*What is needed:* From the following material, say how many lines have "Gresik" in them; write only the number.

────────────────────────────────────────

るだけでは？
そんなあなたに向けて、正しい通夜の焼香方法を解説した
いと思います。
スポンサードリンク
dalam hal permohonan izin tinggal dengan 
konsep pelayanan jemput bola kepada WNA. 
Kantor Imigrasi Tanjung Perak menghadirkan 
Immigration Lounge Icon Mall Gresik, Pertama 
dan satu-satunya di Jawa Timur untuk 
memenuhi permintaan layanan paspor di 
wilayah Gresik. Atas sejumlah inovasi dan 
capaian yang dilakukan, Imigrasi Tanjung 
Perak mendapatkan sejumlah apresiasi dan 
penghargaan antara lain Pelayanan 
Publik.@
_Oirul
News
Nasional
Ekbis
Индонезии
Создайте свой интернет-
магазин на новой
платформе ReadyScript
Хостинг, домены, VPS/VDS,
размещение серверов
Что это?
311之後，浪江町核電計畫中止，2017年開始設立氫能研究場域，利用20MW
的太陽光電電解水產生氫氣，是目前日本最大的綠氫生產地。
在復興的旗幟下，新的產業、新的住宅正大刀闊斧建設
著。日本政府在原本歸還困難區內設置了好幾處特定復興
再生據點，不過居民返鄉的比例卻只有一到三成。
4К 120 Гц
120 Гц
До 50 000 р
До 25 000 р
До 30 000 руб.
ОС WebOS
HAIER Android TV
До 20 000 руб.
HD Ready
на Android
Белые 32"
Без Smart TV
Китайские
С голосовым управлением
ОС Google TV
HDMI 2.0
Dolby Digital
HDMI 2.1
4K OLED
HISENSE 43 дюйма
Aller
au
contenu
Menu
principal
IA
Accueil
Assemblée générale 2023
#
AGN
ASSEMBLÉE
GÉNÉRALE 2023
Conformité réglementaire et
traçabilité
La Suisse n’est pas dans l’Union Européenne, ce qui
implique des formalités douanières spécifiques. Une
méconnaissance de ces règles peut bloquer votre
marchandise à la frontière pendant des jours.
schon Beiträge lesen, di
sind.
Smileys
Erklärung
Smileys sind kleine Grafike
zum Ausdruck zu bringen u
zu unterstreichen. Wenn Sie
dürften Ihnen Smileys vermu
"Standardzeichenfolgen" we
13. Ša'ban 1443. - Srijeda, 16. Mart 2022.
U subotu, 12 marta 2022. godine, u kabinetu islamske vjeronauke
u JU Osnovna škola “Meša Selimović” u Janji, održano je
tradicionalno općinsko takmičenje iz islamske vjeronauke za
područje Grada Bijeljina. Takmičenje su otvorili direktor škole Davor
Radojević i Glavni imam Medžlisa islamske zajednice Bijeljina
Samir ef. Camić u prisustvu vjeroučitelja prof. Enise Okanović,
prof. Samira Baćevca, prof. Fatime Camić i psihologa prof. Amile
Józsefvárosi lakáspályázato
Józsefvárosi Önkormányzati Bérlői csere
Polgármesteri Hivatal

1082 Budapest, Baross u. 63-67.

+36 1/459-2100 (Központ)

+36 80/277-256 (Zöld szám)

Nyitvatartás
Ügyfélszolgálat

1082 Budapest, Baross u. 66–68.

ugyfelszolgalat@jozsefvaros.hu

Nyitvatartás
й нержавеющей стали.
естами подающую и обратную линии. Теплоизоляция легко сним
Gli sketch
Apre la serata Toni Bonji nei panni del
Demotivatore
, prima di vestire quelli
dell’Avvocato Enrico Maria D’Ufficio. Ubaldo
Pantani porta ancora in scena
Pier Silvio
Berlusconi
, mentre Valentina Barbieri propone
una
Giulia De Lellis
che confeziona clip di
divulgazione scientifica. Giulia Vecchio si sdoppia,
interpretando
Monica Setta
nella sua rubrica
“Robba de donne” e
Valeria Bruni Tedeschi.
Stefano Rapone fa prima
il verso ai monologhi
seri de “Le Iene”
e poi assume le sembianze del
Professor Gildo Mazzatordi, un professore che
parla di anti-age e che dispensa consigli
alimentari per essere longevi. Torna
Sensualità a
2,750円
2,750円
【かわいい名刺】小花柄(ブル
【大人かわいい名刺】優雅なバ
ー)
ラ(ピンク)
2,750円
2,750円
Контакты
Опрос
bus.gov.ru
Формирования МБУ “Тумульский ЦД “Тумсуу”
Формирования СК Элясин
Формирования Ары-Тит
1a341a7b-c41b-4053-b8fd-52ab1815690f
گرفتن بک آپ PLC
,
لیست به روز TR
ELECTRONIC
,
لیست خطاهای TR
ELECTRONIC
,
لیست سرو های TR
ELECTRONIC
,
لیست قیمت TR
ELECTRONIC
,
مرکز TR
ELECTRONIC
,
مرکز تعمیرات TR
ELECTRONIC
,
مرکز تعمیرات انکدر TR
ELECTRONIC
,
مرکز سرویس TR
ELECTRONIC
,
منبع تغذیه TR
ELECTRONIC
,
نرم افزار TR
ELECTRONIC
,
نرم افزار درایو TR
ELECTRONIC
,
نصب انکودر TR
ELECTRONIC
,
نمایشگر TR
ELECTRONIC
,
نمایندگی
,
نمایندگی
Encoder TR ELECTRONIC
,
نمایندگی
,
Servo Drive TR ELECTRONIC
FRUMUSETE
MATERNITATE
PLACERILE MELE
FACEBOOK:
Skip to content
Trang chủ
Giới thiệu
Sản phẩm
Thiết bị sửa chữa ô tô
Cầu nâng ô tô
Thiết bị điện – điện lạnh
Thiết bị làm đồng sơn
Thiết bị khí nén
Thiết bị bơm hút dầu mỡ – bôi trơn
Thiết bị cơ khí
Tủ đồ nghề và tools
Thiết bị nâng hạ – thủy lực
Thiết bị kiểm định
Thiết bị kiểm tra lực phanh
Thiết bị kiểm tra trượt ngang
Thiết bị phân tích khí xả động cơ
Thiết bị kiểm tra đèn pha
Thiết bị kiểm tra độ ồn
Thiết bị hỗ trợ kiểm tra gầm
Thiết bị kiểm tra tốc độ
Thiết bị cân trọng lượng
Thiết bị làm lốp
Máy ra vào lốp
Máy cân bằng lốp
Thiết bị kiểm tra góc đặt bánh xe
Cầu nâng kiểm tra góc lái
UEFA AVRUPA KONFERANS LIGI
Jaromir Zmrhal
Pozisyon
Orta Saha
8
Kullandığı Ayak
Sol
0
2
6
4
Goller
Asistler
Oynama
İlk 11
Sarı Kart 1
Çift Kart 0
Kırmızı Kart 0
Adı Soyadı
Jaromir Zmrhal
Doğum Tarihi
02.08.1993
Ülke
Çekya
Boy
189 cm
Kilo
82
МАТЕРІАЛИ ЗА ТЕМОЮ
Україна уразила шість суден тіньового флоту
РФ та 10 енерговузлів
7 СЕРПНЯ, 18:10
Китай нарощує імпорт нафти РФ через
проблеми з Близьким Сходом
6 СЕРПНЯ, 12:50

────────────────────────────────────────

*Finished exercise:* 2